Go See a Show
September 28, 2011 2 Comments
You know I am all for sitting inside the house and letting the world carry on while I’m happily snowed in by novels and long lost mini-series. But, after last night, I’m going to have to change some of that. And, I call on all MCF readers to help me. We have to go the theater/theatre. It’s important.
Remember how in the superb Slings and Arrows (get thee to your Netflix, or latenight IFC right now if you haven’t seen it yet), a major plot point is the fact that all of the theaters ticket subscribers are old. I assumed this was exaggerated for the sake of plot points like this misguided attempt to pull in a younger audience with billboards like this:
Since I never go to plays (they’re expensive), I wasn’t in on the joke. The joke that it’s all true. Due to a deal on tickets, I went to the Geffen Playhouse here in LA, which from its fanciness looks like a supremely endowed-theater. I saw The Elaborate Entrance of Chad Deity, a play about 1980’s childhood nostalgia, pro-wrestling, race and capitalism in America. It was full of rap music. At several points, the entire audience was filled with the unhappy elbows of people covering their ears. There were no young people. There were no middle-aged people. It was the New Burbage Theatre Festival.
I do not particularly like young people. But that’s neither here nor there. I had no idea how many people weren’t going to see plays. That sounds crass. What I mean is, the tradition of theater-going seems like it might be lost. Younger generations aren’t theater-going, theater-finding, theater-thinking. Concerts yes! Plays, no.
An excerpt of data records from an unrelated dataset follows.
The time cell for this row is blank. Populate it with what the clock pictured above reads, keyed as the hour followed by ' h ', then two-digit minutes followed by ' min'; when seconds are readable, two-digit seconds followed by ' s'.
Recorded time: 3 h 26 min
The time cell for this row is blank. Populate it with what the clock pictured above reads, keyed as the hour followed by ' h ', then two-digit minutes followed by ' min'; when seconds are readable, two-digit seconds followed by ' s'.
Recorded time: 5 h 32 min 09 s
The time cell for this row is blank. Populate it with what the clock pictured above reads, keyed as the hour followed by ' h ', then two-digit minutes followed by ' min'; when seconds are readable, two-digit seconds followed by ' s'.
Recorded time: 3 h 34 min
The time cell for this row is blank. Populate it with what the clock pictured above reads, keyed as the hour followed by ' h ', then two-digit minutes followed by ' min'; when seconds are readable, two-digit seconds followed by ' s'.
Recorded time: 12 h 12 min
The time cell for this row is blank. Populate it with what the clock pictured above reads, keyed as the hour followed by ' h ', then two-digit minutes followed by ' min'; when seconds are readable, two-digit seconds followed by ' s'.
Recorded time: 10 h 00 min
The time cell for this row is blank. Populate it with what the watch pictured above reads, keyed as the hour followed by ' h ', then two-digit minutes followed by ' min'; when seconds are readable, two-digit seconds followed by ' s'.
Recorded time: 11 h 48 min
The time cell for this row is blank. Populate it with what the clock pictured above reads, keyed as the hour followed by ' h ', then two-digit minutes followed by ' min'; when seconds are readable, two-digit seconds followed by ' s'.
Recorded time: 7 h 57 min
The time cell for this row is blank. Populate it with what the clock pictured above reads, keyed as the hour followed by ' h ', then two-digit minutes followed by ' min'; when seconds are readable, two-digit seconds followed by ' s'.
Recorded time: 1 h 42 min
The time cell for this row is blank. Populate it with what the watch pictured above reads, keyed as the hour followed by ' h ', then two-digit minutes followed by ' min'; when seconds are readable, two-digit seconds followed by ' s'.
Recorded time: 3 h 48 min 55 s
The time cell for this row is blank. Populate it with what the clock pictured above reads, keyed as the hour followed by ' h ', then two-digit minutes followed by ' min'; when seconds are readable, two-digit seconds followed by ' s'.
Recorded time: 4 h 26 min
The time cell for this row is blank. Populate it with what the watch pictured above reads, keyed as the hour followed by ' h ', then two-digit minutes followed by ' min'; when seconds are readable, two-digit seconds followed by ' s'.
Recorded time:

Theater is where we get our broad strokes on, where themes have to be present, where politics get to be stated proudly. Where we have monologues that are actual monologues! We have to go to the theater because if we don’t, by my hasty estimation, there will be no more ticket subscribers in 30 years, max. And we want plays like The Elaborate Entrance… to get made because they are all thinky and sweaty and compelling. I have to say, from the grumbling I heard in the audience (“what’s this play about?” “I hate the music.” “Why can’t they keep their clothes on”) I assumed the audience hated the play. I was wrong. They gave it a standing ovation.
Am I wrong? What was the last play you went to? What was the audience demographic? There is a strong chance my observation based on one night out is totally overblown. But I trust Slings and Arrows.
Let’s all go to one play in the next 6 months. That gives us till March.